Critics’ Picks

Guillermo Gómez-Peńa, El Border Brujo, 1990, video, color, sound, 173 minutes.

Guillermo Gómez-Peńa, El Border Brujo, 1990, video, color, sound, 173 minutes.

Mexico City

Guillermo Gómez-Peña

Museo de Arte Moderno Mexico
Paseo de la Reforma y Gandhi Bosque de Chapultepec
November 30, 2017–April 22, 2018

Viewers are welcomed into this exhibition by La Loca, 2010, an enlarged tarot card featuring a nude and saintly Guillermo Gómez-Peña, the performance artist, writer, activist, and educator whose experiences on both sides of the Mexico–United States border have fueled what he calls an “aesthetics of juxtaposition,” an art practice that points furiously at the contradictions of identity.

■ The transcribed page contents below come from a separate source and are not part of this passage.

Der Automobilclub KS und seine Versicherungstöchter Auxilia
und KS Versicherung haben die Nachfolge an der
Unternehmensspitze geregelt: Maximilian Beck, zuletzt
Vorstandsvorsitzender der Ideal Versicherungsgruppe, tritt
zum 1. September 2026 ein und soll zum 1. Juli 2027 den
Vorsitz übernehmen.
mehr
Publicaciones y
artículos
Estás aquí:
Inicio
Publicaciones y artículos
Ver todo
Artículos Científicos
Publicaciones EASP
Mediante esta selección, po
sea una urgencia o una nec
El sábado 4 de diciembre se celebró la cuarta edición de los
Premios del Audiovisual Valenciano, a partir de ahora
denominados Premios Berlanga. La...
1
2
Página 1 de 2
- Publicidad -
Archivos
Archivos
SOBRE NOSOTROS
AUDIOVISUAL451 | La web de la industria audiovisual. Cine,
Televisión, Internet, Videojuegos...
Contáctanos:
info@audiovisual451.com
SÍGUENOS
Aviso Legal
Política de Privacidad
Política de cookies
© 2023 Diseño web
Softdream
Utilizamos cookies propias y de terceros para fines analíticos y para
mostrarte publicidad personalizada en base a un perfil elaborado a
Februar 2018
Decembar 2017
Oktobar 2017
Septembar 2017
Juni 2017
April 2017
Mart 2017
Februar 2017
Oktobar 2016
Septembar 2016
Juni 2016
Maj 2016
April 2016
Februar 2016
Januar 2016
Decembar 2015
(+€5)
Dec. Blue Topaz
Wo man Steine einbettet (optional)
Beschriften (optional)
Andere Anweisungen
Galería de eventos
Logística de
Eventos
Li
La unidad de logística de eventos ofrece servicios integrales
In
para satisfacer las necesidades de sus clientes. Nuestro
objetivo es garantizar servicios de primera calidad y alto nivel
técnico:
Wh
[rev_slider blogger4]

The retrospective spans two large galleries and a video room, comprising photographs, books, pamphlets, mementos, and costumes in which pastiche is process and false opposites are confronted: documented and undocumented, queer and macho, Mexican and Chicano. Gómez-Peña possesses a clinical accuracy in naming the exact spots where the colonial wounds hurt the most. This is evident in the video El Border Brujo, 1989, an enthralling and multitudinous three-hour monologue in which Gómez-Peña embodies a series of characters, accents and grievances, all while drenched in Mexican tourist trinkets: mariachi hats, Mayan pyramids, and Aztec calendars.

Gómez-Peña’s aesthetic lies somewhere between Juan Caloca and leather daddy Lady Gaga—Mercado del Chopo realness is what RuPaul would call it if he were familiar with Mexico City’s decades-old punk markets. It’s Gómez-Peña’s enunciation and defiance of long-existing racism and injustice that pull everything together, especially in the current political mood, with NAFTA optimism dead and buried. This exhibition feels timely and urgent for this reason, but also long delayed. That Gómez-Peña has been active for more than three decades and this is his first solo show in the country brings to mind his plea in El Border Brujo: “Can someone document me, please? For the archives of border culture? For the history of performance art?”